No depreciation is provided on the unused assets.
(d) Investments:
Long Term Investments are stated at cost of acquisition.
(e) Inventories:
Company does not hold any Inventory during the year. However as per the
policy of the company, inventories are valued applying FIFO method as
under:
(i) Raw materials are valued at cost.
(ii) Finished Goods are valued at cost or net realisable value
whichever is lower.
(f) Retirement Benefits:
i. Short term Employee Benefits:
All employee benefits falling due within twelve months of rendering the
service are classified as short term employee benefits. The benefits
like salaries, wages, bonus, leave salary ex-gratia are recognized in
the period in which employee renders the related services.
ii. Defined Contribution Plans:
Contributions to Defined Contribution Plans are recognized as expense
in the Profit and Loss Account, as they are incurred.

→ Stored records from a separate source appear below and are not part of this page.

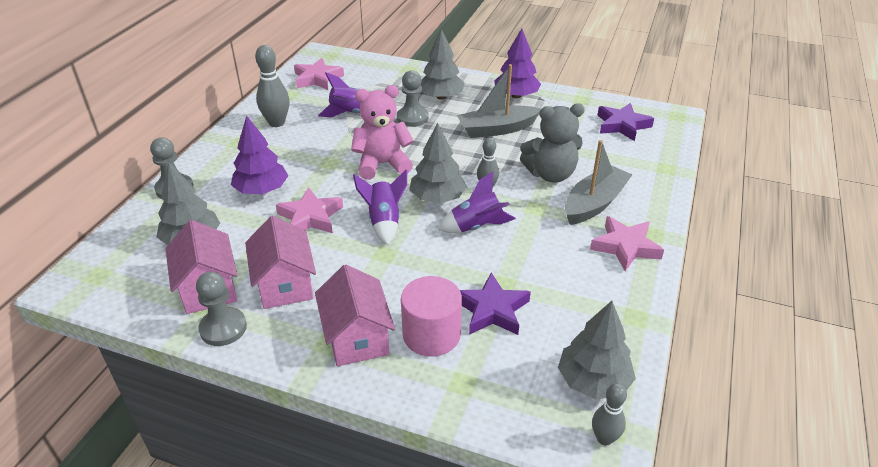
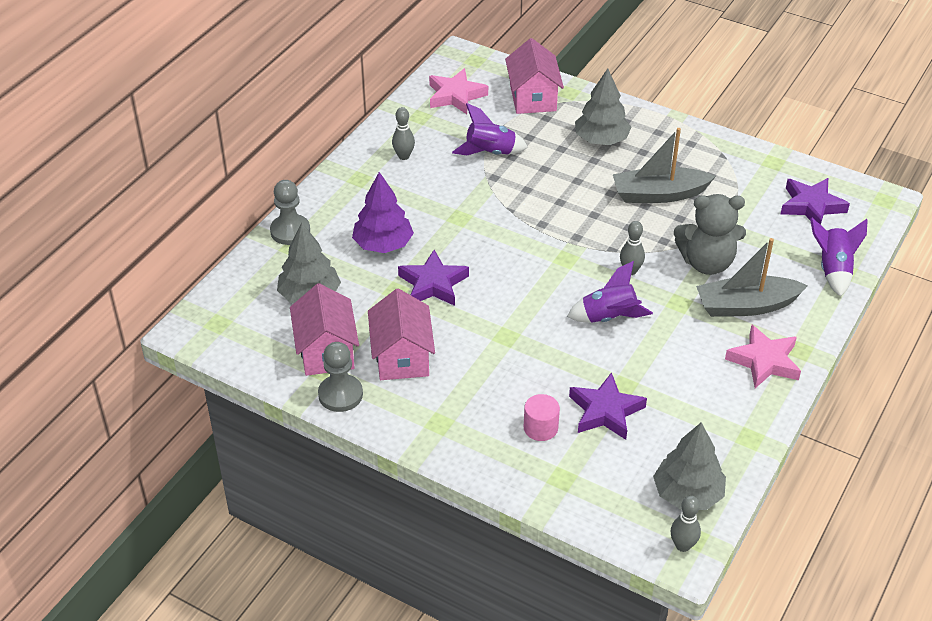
camera: 10 degrees right, 5 degrees up
(277, 123) = (404, 156): grey bowling pin -> grey bowling pin, size x0.62
(310, 217) = (433, 284): pink star -> purple star
(357, 337) = (468, 421): pink house -> pink house (533, 98)
(382, 164) = (518, 227): pink teddy bear -> none
(384, 222) = (510, 299): purple rocket -> purple rocket (833, 270)
(412, 118) = (562, 167): grey pawn -> none
(431, 334) = (540, 428): pink cylinder -> pink cylinder, size x0.60
(437, 198) = (573, 277): grey tree -> none
(516, 96) = (693, 148): purple tree -> none
(594, 204) = (746, 306): grey boat -> grey boat turned 150 degrees counterclockwise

iii. Defined Benefit Plans:
Gratuity is accounted by. the entity as and when paid.
(g) Revenue Recognition:
As per policy of the company, Income from sales is being recognized net
of discount etc.
Income from Speculation business related to derivatives instruments are
recognized on mark-to-market basis.
Income from speculative business resulting from intraday transactions
are recognized based on the outcome of those transactions.
(h) Borrowing Cost:
Borrowing costs that are directly attributable to the acquisition,
construction or production of a qualifying asset are capitalized as
part of the cost of that asset. Other borrowing costs are recognized as
an expense in the period in which they are incurred.